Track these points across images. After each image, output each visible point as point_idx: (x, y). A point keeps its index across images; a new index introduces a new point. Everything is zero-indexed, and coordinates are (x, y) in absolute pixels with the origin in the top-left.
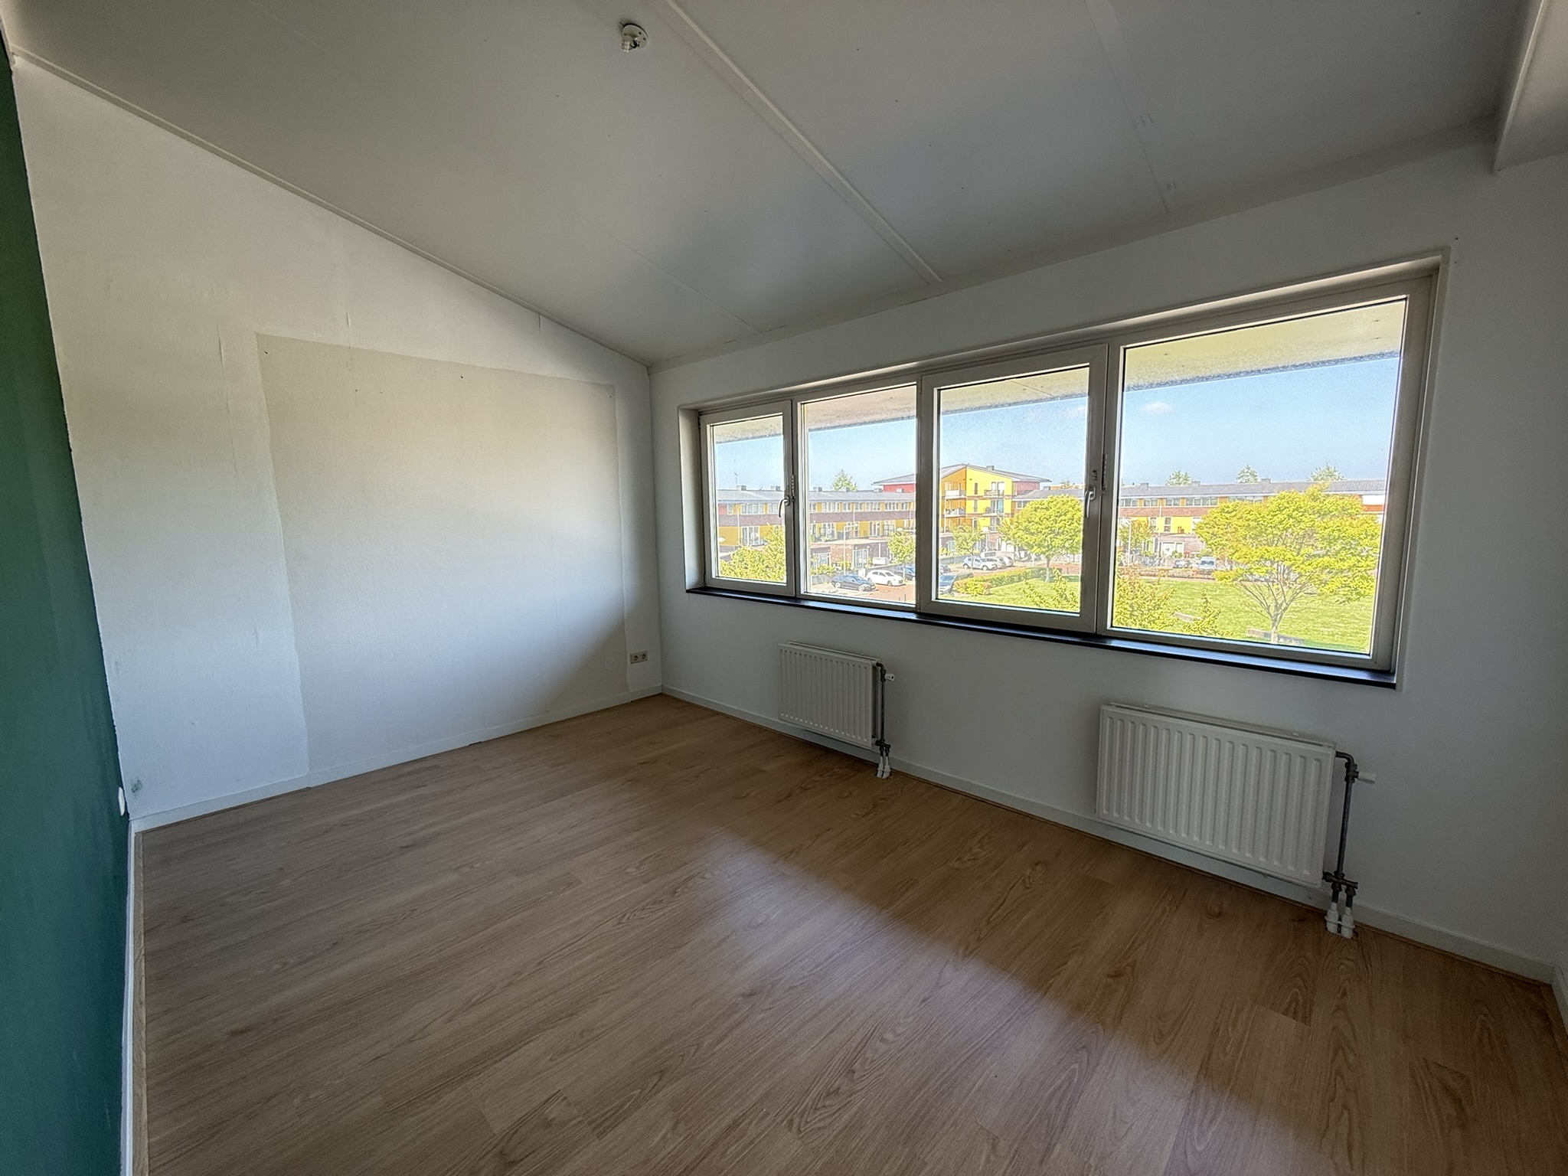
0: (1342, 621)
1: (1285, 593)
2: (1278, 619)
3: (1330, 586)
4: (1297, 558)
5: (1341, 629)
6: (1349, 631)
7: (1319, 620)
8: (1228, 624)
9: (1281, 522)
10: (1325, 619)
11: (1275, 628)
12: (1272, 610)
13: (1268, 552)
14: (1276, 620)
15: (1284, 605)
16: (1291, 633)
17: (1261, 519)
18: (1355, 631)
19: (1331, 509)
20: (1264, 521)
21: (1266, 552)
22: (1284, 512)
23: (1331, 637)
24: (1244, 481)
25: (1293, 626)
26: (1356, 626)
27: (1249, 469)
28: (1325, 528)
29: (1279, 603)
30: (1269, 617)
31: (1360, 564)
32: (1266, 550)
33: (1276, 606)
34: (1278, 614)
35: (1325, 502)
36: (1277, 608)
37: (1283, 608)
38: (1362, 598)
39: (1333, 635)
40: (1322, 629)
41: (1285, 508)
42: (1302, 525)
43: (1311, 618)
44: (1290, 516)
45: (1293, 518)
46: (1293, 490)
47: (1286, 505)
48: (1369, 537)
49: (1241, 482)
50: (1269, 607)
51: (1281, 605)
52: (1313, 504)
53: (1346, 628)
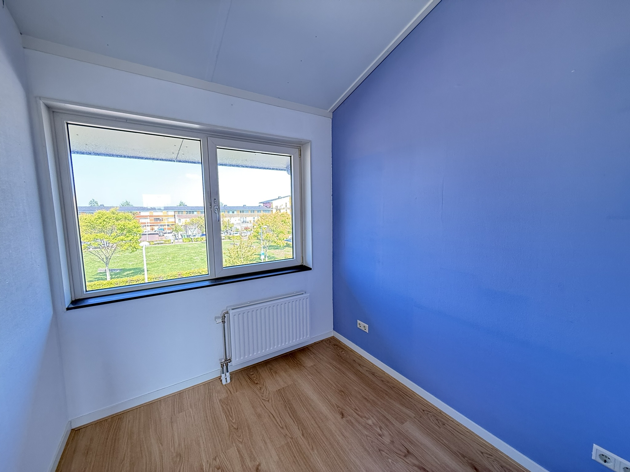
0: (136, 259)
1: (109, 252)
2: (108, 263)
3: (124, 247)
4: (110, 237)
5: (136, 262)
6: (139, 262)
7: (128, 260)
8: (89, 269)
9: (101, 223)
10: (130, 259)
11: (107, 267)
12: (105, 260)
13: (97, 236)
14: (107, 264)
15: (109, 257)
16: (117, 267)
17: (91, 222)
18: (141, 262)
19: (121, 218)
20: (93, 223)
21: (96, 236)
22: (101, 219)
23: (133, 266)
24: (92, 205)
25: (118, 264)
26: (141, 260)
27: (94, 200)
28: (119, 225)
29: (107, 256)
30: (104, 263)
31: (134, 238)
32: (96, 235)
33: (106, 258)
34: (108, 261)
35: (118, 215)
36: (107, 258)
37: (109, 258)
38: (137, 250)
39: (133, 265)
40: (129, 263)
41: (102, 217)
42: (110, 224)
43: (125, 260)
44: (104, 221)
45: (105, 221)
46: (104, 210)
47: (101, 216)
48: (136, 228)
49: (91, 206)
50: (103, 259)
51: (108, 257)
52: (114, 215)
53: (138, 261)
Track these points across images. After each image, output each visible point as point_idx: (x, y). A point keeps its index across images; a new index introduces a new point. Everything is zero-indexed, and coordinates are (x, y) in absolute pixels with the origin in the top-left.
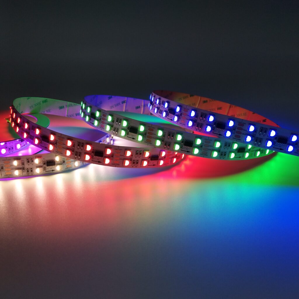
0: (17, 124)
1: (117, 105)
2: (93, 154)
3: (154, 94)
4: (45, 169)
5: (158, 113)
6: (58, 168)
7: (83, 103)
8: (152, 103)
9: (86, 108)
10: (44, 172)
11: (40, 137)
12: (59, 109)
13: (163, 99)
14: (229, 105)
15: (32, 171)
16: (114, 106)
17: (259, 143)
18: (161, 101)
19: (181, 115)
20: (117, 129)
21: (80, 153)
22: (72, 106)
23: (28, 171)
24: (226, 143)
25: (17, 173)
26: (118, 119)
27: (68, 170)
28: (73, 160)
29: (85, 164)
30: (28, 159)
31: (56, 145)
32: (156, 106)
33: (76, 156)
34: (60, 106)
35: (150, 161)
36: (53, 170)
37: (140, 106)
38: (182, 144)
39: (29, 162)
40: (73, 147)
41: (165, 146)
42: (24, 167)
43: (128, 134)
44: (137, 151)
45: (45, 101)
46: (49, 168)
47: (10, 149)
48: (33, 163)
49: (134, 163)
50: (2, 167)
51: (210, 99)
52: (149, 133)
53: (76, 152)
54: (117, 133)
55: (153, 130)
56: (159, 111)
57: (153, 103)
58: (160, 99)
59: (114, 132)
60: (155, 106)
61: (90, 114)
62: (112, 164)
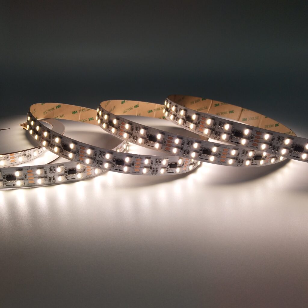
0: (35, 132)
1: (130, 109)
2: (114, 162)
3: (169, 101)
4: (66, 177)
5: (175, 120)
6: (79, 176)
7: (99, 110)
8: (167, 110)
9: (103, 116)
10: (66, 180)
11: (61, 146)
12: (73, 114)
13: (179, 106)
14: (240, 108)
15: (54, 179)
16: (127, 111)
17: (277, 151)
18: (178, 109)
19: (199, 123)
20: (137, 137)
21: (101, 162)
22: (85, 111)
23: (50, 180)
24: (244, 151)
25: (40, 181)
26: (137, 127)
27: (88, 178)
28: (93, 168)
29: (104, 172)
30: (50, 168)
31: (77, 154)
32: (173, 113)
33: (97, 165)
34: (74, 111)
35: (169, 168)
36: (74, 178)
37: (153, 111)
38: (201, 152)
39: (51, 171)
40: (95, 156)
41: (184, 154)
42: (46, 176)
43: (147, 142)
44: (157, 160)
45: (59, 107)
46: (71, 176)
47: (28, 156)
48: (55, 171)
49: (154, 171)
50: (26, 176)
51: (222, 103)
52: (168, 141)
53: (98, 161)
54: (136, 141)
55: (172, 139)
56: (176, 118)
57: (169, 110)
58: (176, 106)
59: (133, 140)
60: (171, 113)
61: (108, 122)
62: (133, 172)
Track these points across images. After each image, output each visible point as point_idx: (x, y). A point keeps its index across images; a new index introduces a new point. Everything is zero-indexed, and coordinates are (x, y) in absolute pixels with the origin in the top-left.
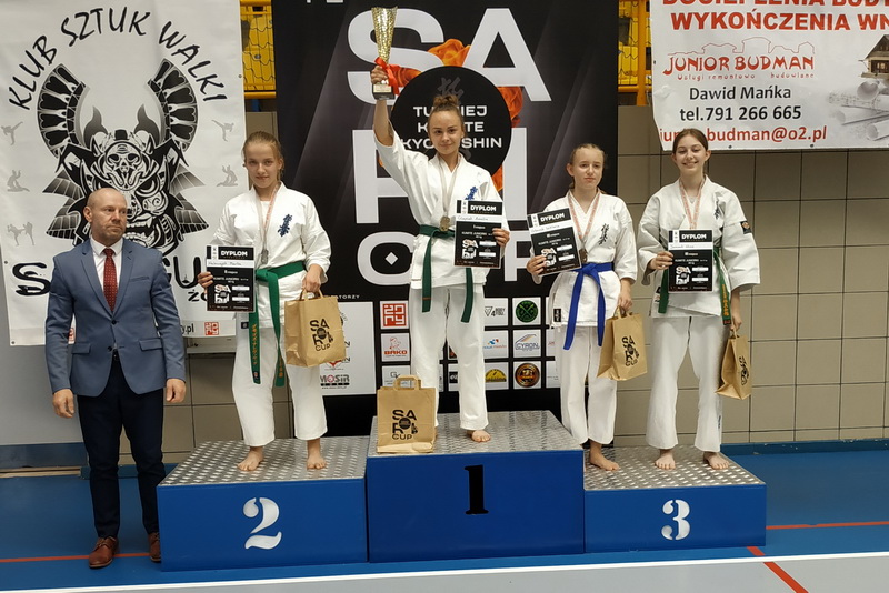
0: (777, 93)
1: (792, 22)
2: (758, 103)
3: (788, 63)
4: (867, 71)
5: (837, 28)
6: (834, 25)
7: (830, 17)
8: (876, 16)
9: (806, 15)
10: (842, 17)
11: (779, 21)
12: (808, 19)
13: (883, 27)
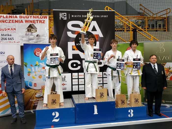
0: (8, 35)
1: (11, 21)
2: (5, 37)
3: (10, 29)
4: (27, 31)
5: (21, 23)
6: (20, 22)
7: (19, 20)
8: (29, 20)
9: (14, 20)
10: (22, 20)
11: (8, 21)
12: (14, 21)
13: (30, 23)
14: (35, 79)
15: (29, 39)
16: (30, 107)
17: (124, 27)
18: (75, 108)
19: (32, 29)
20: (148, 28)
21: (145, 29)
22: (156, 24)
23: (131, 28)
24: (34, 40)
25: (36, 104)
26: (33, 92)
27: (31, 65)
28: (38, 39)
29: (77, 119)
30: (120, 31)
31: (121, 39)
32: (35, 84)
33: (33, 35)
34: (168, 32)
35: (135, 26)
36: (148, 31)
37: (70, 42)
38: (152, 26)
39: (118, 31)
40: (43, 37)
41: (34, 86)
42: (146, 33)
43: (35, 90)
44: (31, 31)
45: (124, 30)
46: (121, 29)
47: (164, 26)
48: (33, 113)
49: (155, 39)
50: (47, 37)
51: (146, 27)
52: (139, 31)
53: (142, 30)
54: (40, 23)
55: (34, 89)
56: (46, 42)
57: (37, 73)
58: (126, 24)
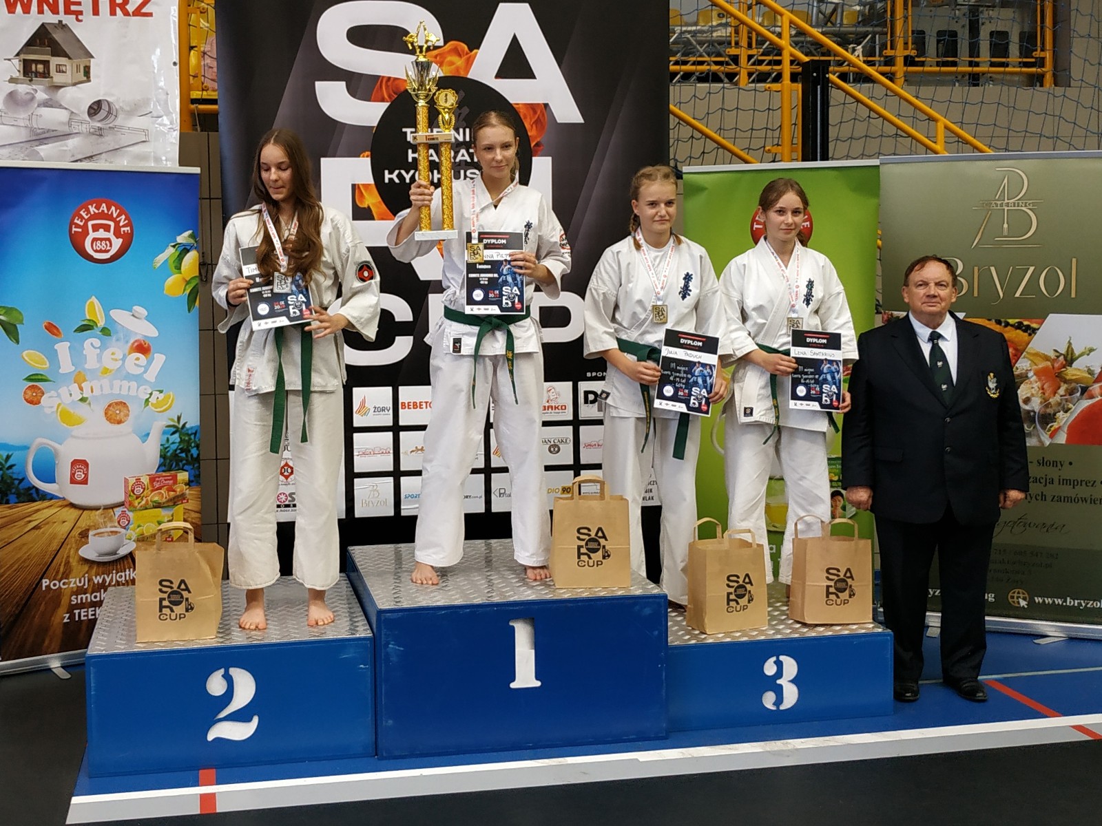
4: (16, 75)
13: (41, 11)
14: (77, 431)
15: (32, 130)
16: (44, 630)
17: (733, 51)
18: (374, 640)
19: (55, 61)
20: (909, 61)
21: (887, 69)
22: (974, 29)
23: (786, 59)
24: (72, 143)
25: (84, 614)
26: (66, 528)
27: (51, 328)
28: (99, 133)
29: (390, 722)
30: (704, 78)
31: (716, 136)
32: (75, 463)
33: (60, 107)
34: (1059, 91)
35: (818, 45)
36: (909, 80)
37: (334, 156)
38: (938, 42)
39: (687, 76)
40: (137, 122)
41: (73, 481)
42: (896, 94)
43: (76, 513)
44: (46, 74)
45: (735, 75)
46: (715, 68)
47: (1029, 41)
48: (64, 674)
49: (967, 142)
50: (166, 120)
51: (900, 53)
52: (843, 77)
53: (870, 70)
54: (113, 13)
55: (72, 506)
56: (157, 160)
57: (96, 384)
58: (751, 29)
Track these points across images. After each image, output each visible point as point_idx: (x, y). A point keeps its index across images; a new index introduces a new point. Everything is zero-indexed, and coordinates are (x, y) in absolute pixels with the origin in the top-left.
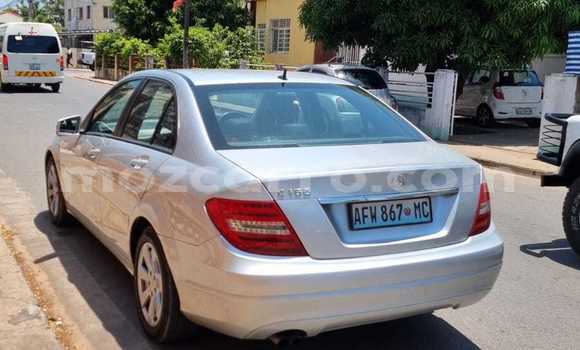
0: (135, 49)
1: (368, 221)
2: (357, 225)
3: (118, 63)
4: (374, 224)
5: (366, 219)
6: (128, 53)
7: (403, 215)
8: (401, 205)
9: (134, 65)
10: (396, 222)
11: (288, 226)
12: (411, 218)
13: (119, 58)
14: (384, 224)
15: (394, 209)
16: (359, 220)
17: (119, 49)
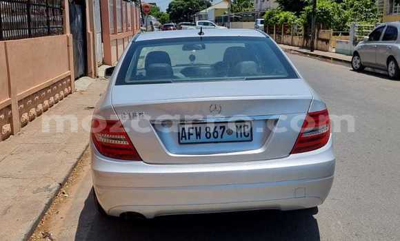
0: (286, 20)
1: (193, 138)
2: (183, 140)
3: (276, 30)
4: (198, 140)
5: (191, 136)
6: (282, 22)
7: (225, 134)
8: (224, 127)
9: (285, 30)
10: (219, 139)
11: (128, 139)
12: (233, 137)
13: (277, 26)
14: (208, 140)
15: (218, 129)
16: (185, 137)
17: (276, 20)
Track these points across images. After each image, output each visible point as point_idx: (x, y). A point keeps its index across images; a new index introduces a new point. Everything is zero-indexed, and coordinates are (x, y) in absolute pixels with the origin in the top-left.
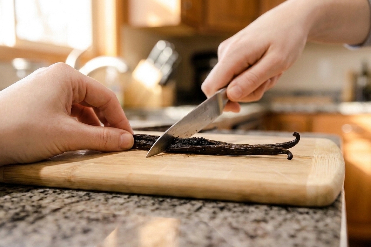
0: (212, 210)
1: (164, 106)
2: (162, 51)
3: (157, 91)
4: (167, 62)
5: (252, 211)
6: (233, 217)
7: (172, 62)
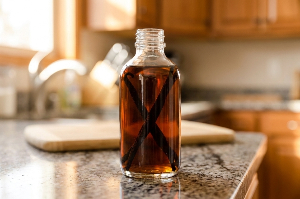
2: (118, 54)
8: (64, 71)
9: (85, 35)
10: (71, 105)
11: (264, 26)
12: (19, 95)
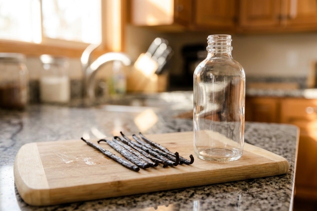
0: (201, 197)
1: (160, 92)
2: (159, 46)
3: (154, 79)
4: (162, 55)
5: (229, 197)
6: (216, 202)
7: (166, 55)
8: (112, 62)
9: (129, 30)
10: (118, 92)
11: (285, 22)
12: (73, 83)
▬▬▬▬▬▬
> _Your task_
Duplicate the items from the start through the line containing "43: (1311, 618)", including both ends, and leave the picture lines out of your copy.

> _Answer to this exercise_
Track these points across images. After each image, output each visible point as point_idx: (x, y). A point keeps its index across images; a new index introduces a new point. Everything is zero-indexed, and coordinates are (x, y) in absolute pixels with the origin in the top-left.
0: (1342, 621)
1: (1285, 593)
2: (1278, 619)
3: (1330, 586)
4: (1297, 558)
5: (1341, 629)
6: (1349, 631)
7: (1319, 620)
8: (1228, 624)
9: (1281, 522)
10: (1325, 619)
11: (1275, 628)
12: (1272, 610)
13: (1268, 552)
14: (1276, 620)
15: (1284, 605)
16: (1291, 633)
17: (1261, 519)
18: (1355, 631)
19: (1331, 509)
20: (1264, 521)
21: (1266, 552)
22: (1284, 512)
23: (1331, 637)
24: (1244, 481)
25: (1293, 626)
26: (1356, 626)
27: (1249, 469)
28: (1325, 528)
29: (1279, 603)
30: (1269, 617)
31: (1360, 564)
32: (1266, 550)
33: (1276, 606)
34: (1278, 614)
35: (1325, 502)
36: (1277, 608)
37: (1283, 608)
38: (1362, 598)
39: (1333, 635)
40: (1322, 629)
41: (1285, 508)
42: (1302, 525)
43: (1311, 618)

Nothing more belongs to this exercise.